The federal judge noted that the greatest part of the pipeline’s path is on private lands, and that the government can do little to regulate what is done on those lands.  And, even when the pipeline path would cross rivers or lakes that are subject to federal controls, the powers of the Corps of Engineers are narrow.  Aside from having a duty to consult with tribes about sacred sites on Corps-regulated property, there is not much else the federal government can do, according to the judge. And he ruled that the Corps had done all that it could to try to talk with the Standing Rock Sioux’s tribal leaders about the cultural sites.

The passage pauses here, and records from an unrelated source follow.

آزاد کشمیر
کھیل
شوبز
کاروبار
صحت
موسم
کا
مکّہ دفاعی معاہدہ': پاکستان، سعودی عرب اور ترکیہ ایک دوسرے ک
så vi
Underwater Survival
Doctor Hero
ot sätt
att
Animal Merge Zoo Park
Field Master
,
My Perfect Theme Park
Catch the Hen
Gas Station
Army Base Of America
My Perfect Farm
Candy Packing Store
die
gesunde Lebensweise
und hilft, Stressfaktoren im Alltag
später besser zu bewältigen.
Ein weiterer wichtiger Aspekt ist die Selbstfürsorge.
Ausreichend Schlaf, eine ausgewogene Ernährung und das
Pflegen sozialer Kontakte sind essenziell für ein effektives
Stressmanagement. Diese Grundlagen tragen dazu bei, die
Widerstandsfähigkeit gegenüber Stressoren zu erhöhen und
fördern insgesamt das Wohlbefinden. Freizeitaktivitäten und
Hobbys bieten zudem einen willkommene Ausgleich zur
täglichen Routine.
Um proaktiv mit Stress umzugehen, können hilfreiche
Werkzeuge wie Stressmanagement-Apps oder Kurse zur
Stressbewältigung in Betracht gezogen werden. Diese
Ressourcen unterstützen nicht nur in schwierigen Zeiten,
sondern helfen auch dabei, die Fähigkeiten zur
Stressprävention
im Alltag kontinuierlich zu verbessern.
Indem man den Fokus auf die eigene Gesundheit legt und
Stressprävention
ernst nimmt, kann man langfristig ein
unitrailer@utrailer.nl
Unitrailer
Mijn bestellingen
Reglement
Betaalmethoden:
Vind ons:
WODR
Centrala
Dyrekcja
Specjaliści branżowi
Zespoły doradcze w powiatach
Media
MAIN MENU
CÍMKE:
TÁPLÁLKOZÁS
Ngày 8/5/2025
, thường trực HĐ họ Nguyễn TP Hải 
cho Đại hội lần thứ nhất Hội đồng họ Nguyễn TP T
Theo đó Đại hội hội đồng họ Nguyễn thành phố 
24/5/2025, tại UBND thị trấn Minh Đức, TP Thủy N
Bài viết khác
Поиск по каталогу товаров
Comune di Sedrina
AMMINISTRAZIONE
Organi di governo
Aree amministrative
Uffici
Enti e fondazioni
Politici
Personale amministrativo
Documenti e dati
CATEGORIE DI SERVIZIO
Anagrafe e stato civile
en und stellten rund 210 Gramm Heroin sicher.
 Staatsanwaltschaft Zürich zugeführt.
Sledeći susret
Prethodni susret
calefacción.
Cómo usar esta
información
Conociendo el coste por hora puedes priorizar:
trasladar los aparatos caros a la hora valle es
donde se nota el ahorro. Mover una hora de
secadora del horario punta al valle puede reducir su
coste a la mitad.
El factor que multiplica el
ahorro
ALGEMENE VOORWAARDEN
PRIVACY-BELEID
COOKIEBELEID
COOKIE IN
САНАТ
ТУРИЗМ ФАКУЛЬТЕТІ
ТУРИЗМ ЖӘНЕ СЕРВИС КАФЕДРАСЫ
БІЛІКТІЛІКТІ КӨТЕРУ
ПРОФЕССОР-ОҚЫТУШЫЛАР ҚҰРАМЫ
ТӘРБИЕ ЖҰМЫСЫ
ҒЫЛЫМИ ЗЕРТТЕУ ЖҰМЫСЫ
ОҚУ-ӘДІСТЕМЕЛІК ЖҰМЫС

But, within hours after that judge issued his ruling, three federal agencies stepped in, and ordered that no construction proceed any further around Lake Oahe until the Corps makes a new study of whether it should have put more restrictions on the pipeline.   The agencies promised “a clear and timely resolution.”

Perhaps even more important, the agencies promised a round of formal consultation with Indian tribes in coming weeks on whether to give them even greater input into planning for infrastructure projects, and also to consider with them whether new federal laws should be enacted.  “Our message is heard,” the leader of the Standing Rock Sioux told a rally in South Dakota.